> [EXERCISE MATERIALS]:
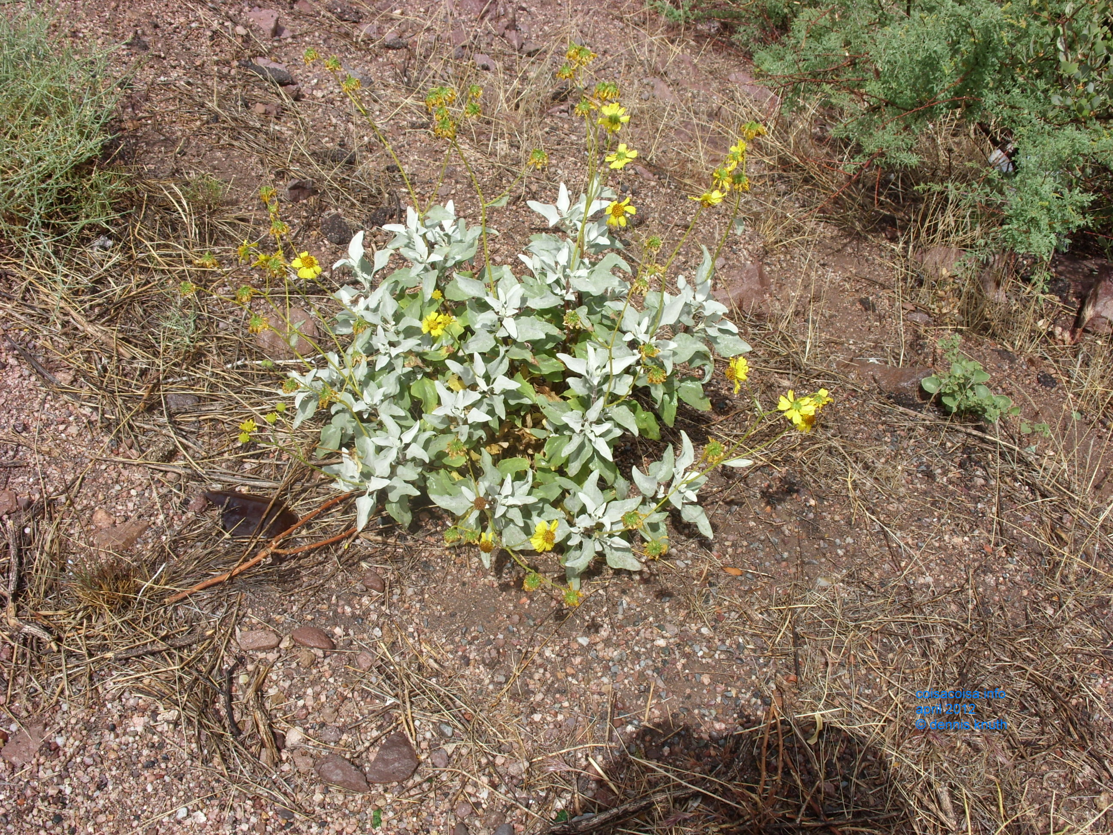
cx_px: 556
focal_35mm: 38
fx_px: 1222
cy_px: 418
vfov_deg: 37.7
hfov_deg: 49.0
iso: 50
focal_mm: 6.3
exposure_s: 1/544
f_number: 4.9
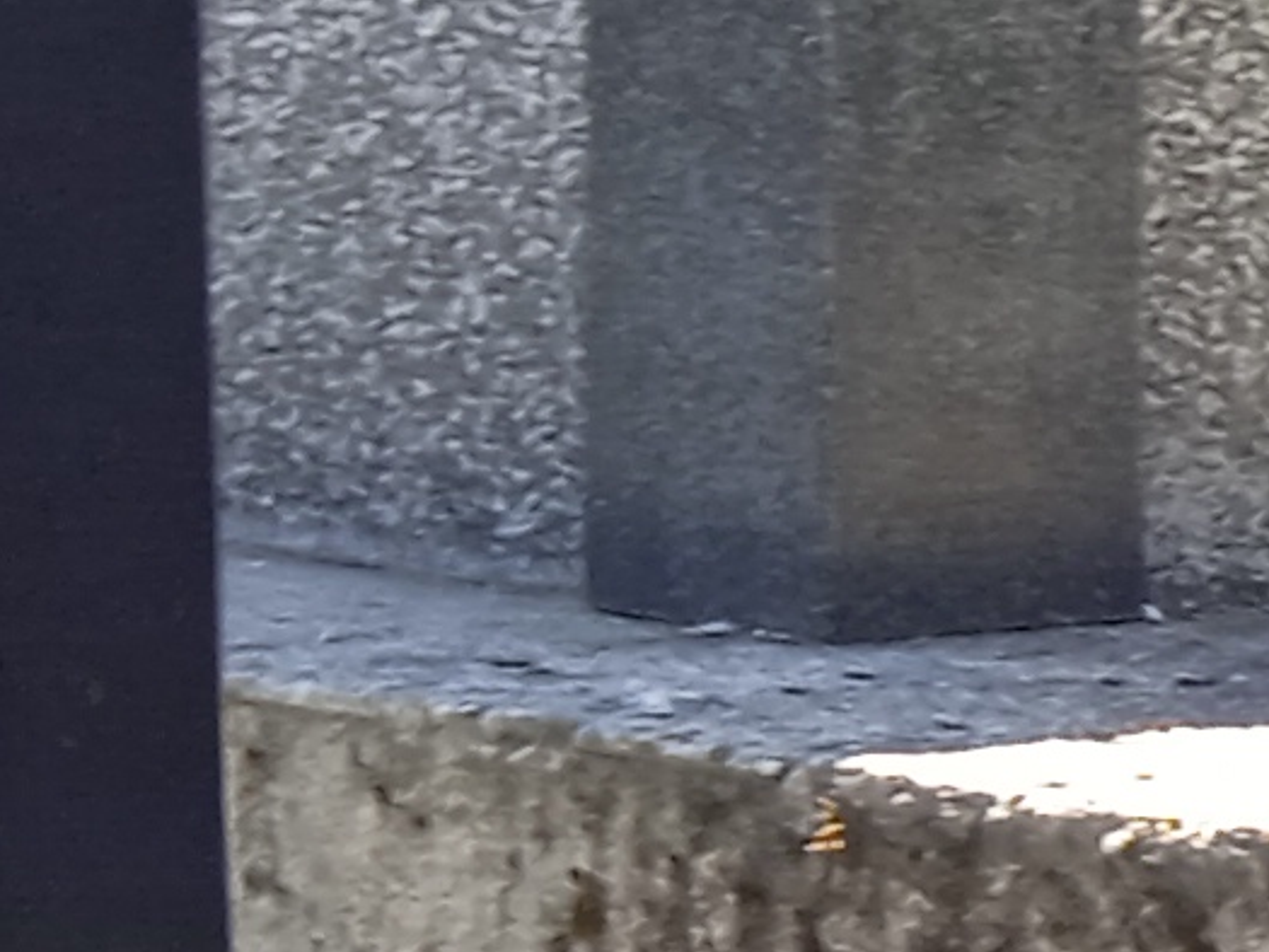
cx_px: 4638
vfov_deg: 6.7
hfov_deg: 7.2
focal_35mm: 222
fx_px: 8140
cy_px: 1010
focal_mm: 3.43
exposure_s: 1/104
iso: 111
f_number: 2.2
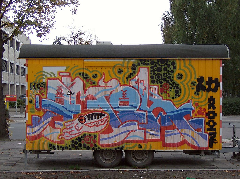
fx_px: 484
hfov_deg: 27.8
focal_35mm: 70
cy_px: 90
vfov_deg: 20.9
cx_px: 120
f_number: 3.7
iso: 100
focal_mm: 11.6
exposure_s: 1/192
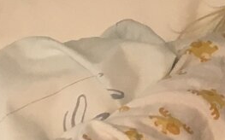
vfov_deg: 5.6
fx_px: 1434
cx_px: 535
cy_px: -21
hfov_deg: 8.3
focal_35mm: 234
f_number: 2.2
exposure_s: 1/33
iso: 40
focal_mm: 4.15
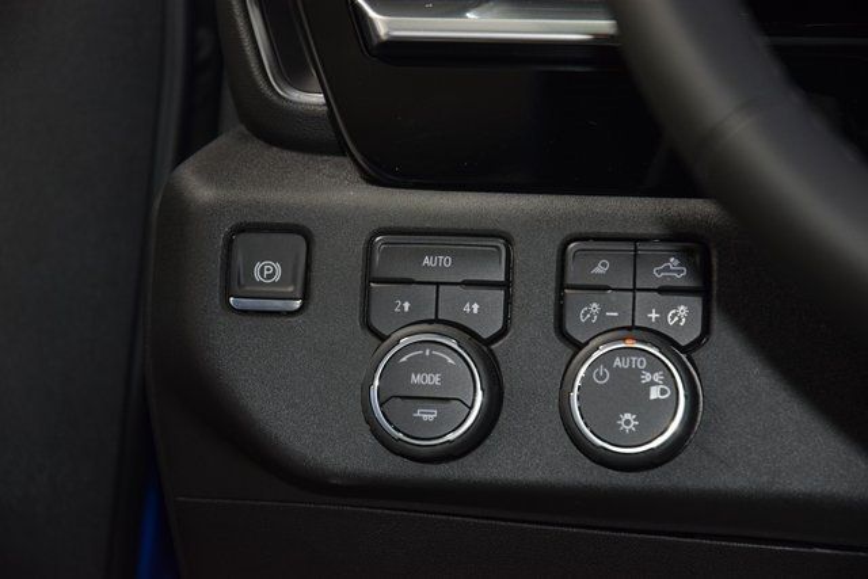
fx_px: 2532
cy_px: 290
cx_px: 434
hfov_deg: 19.5
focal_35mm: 105
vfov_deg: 13.0
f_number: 4.5
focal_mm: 70
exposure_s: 1/40
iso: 1250
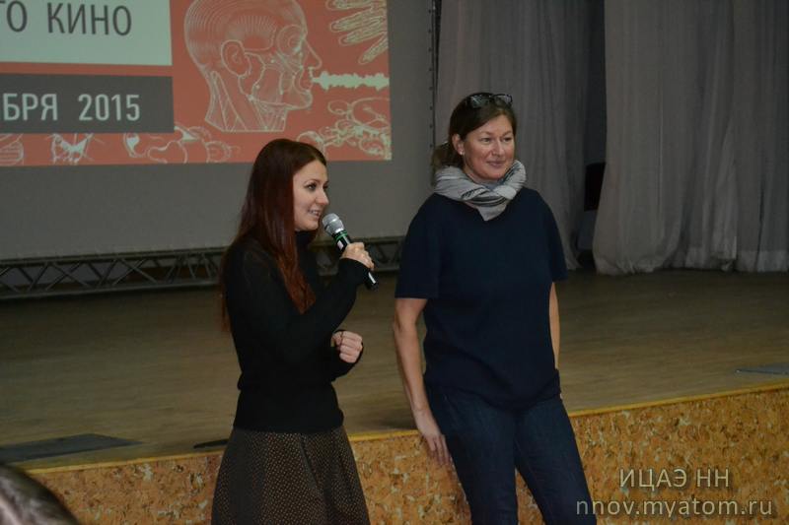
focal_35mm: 82
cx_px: 394
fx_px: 1808
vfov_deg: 16.5
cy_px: 262
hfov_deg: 24.6
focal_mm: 55
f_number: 5.6
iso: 3200
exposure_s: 1/60
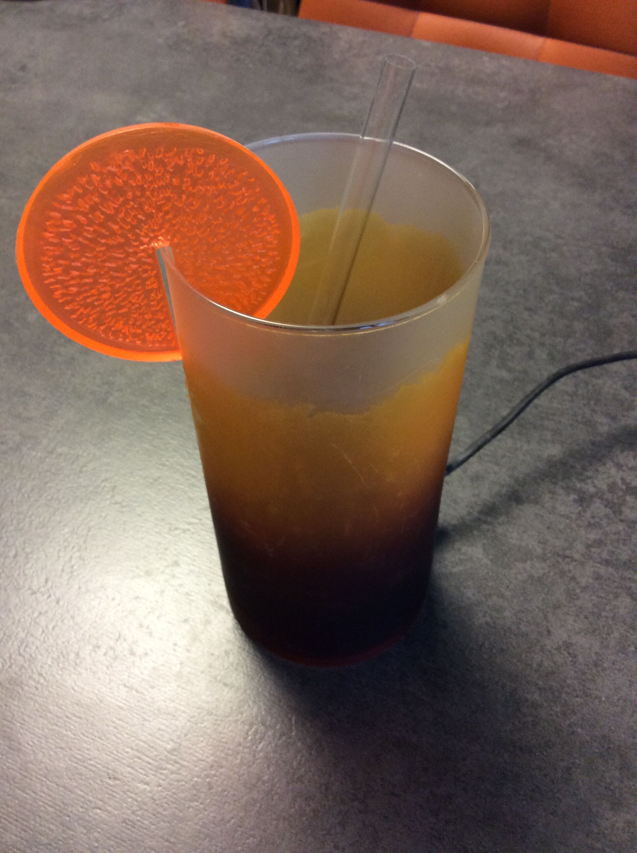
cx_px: 318
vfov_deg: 56.9
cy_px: 426
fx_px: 787
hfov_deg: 44.1
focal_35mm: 32
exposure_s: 1/25
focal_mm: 3.3
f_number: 2.4
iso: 100
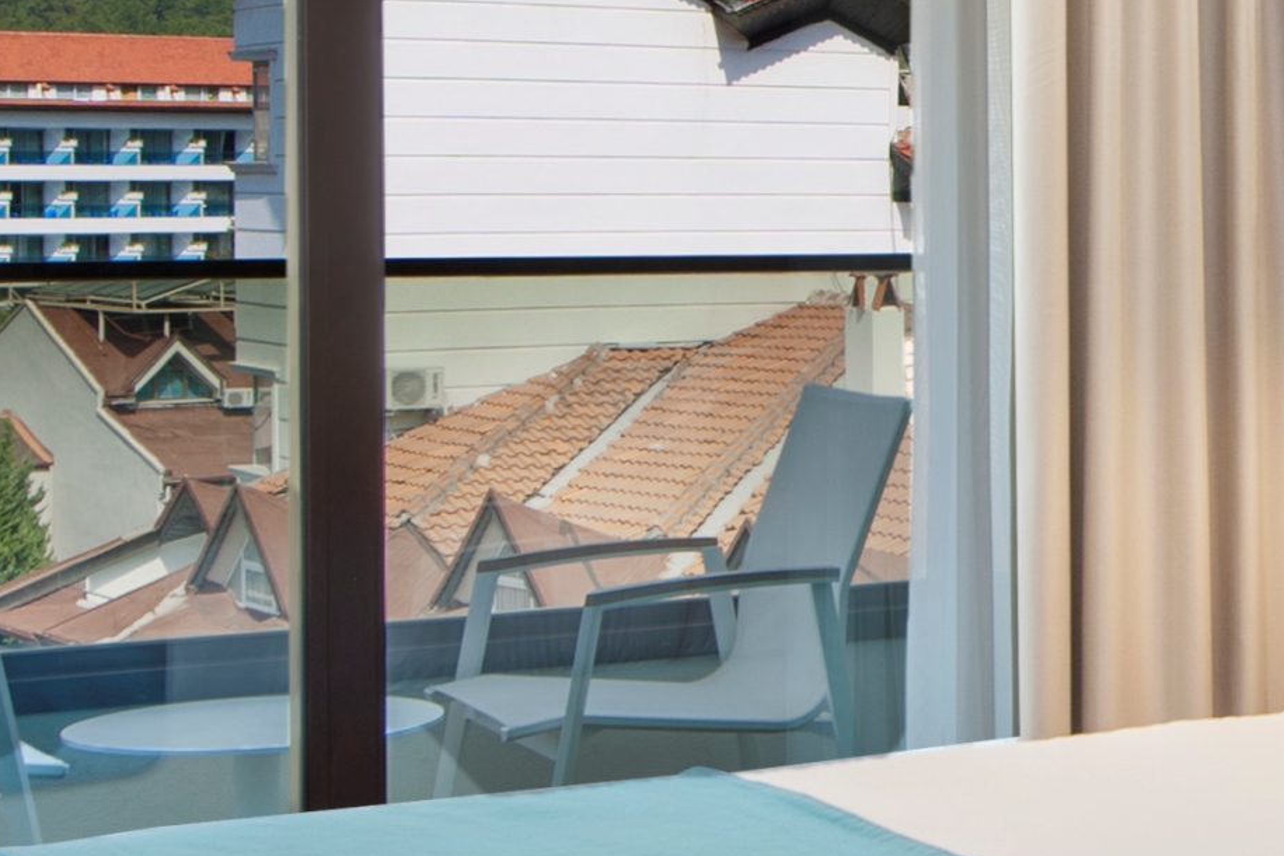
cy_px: 385
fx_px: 3282
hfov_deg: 20.5
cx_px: 1589
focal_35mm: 92
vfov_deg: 14.9
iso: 100
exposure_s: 1/2.5
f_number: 8
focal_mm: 17
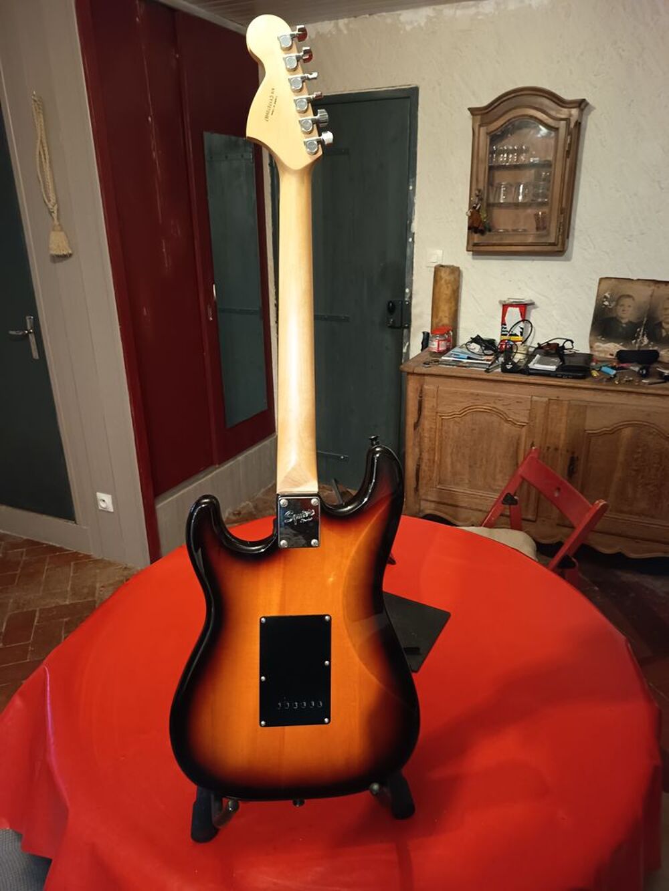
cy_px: 446
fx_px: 618
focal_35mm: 24
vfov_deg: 71.6
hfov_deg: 56.8
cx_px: 334
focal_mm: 5.24
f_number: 1.7
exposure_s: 1/16.7
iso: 3371
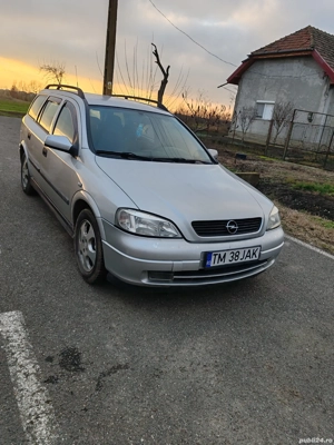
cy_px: 222
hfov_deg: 51.4
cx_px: 167
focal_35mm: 27
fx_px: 347
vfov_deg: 65.3
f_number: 1.9
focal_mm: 6.12
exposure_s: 1/190
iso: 50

> [WHAT THE TASK REQUIRES]:
Output exactly, and only, the lines of the entries above from the one with "f_number: 2.4" up to and including the one with "focal_mm: 5.24"; pictures are to be left out.

> [RESULT FOR THIS TASK]:
f_number: 2.4
iso: 100
cy_px: 385
fx_px: 3282
hfov_deg: 20.5
cx_px: 1589
focal_35mm: 92
vfov_deg: 14.9
iso: 100
exposure_s: 1/2.5
f_number: 8
focal_mm: 17
cy_px: 446
fx_px: 618
focal_35mm: 24
vfov_deg: 71.6
hfov_deg: 56.8
cx_px: 334
focal_mm: 5.24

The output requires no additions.